Problem description: Set down the entries below exactly; drop the pictures.

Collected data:
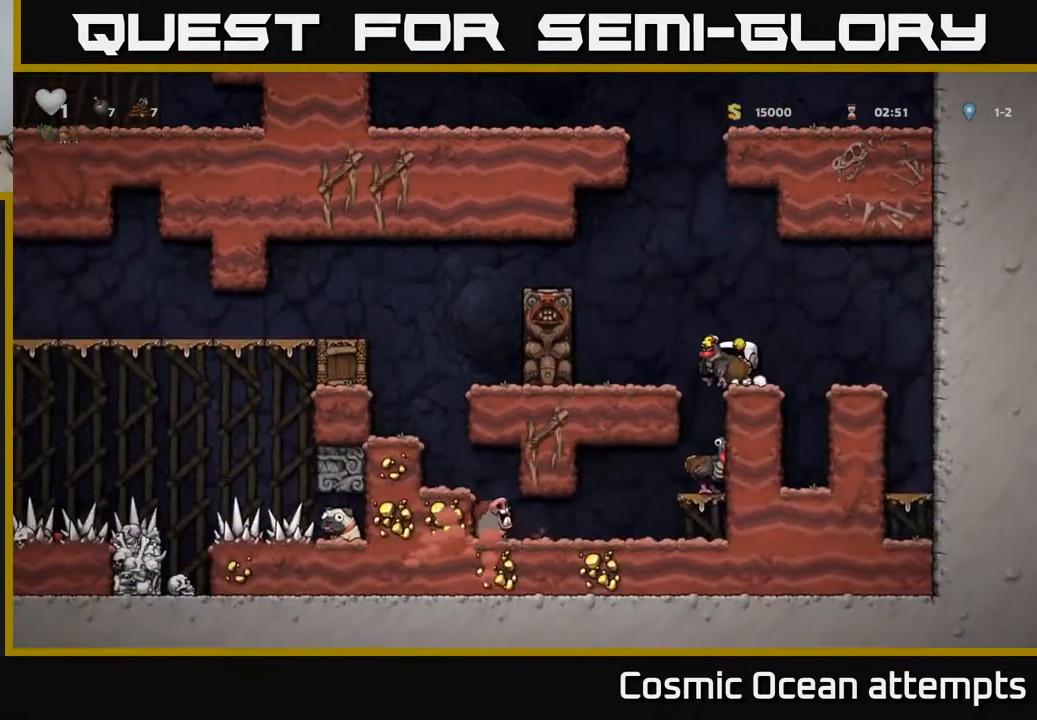
{"buttons": [], "left_stick": "center", "right_stick": "center", "events": []}
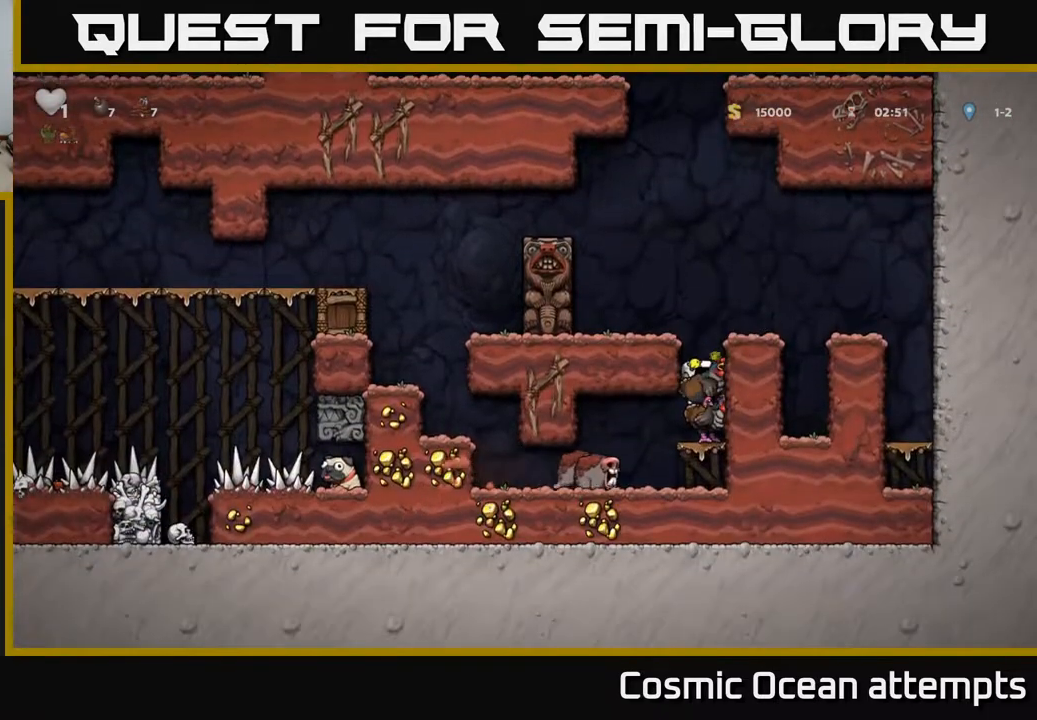
{"buttons": [], "left_stick": "center", "right_stick": "center", "events": []}
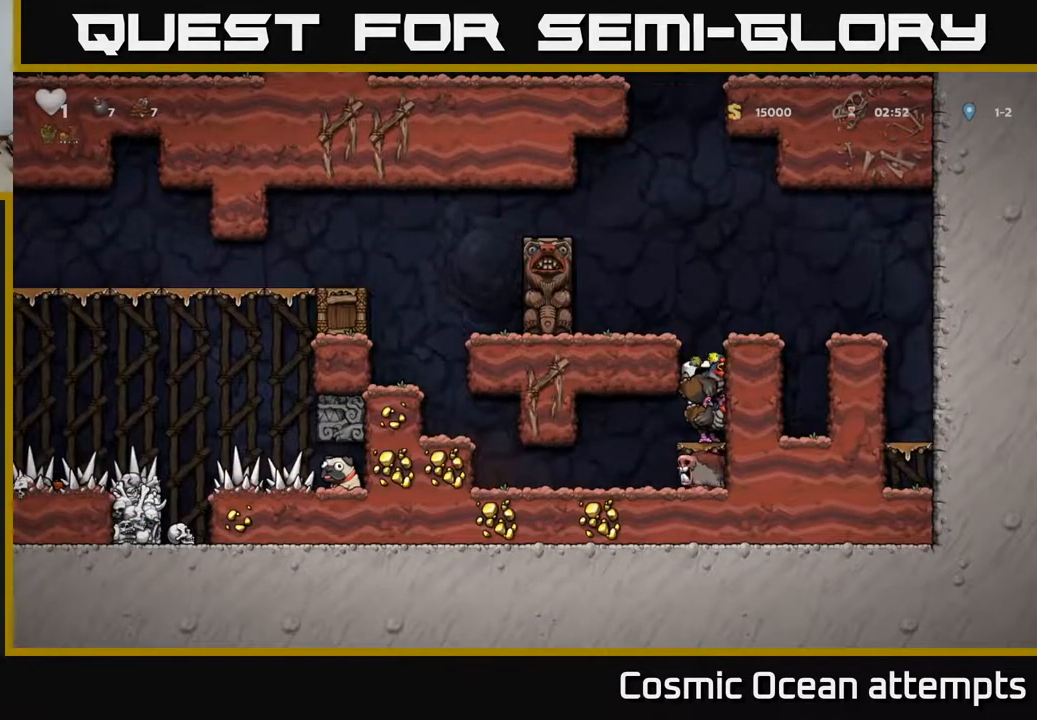
{"buttons": [], "left_stick": "center", "right_stick": "center", "events": []}
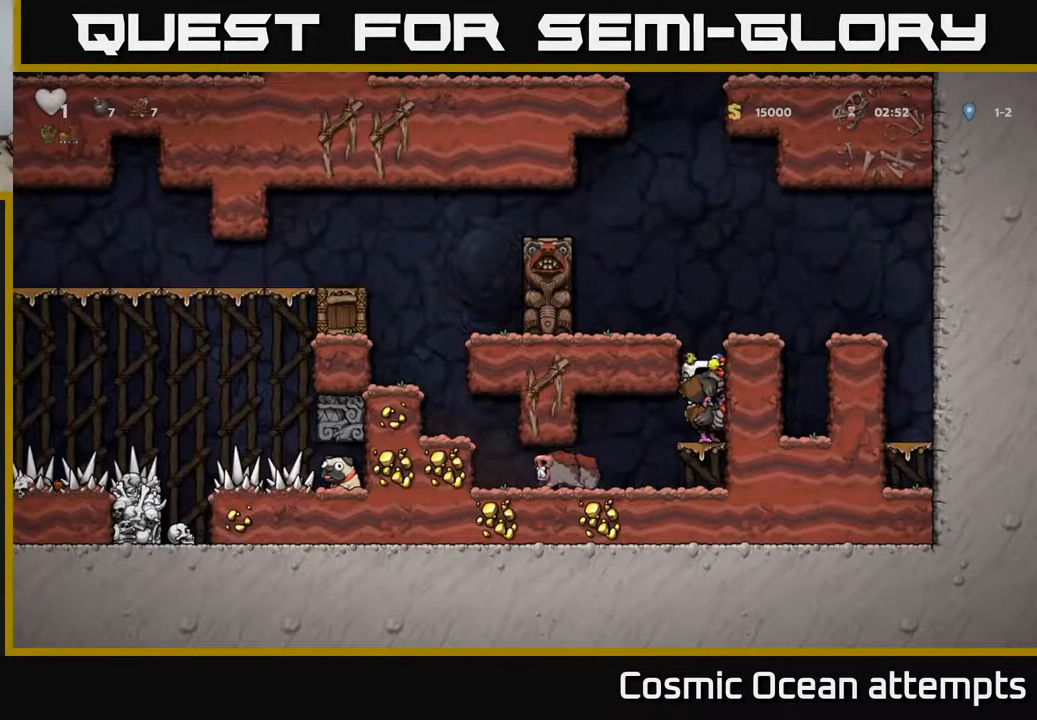
{"buttons": [], "left_stick": "center", "right_stick": "center", "events": []}
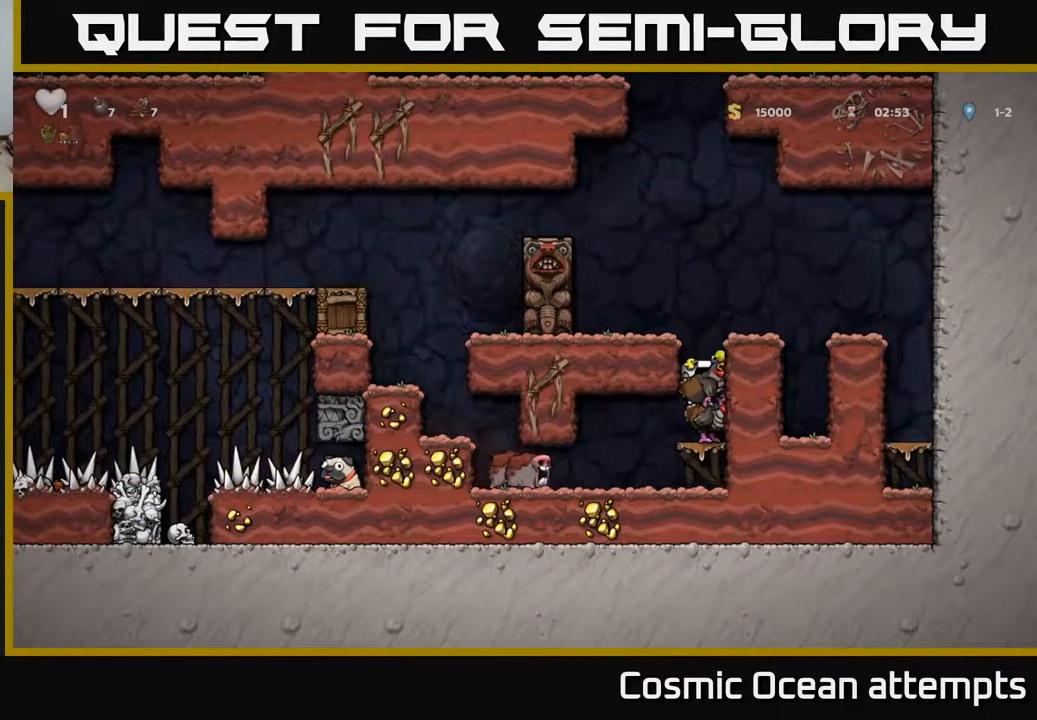
{"buttons": [], "left_stick": "center", "right_stick": "center", "events": []}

Task output:
{"buttons": [], "left_stick": "center", "right_stick": "center", "events": []}
{"buttons": [], "left_stick": "center", "right_stick": "center", "events": []}
{"buttons": [], "left_stick": "center", "right_stick": "center", "events": []}
{"buttons": [], "left_stick": "center", "right_stick": "center", "events": []}
{"buttons": [], "left_stick": "center", "right_stick": "center", "events": []}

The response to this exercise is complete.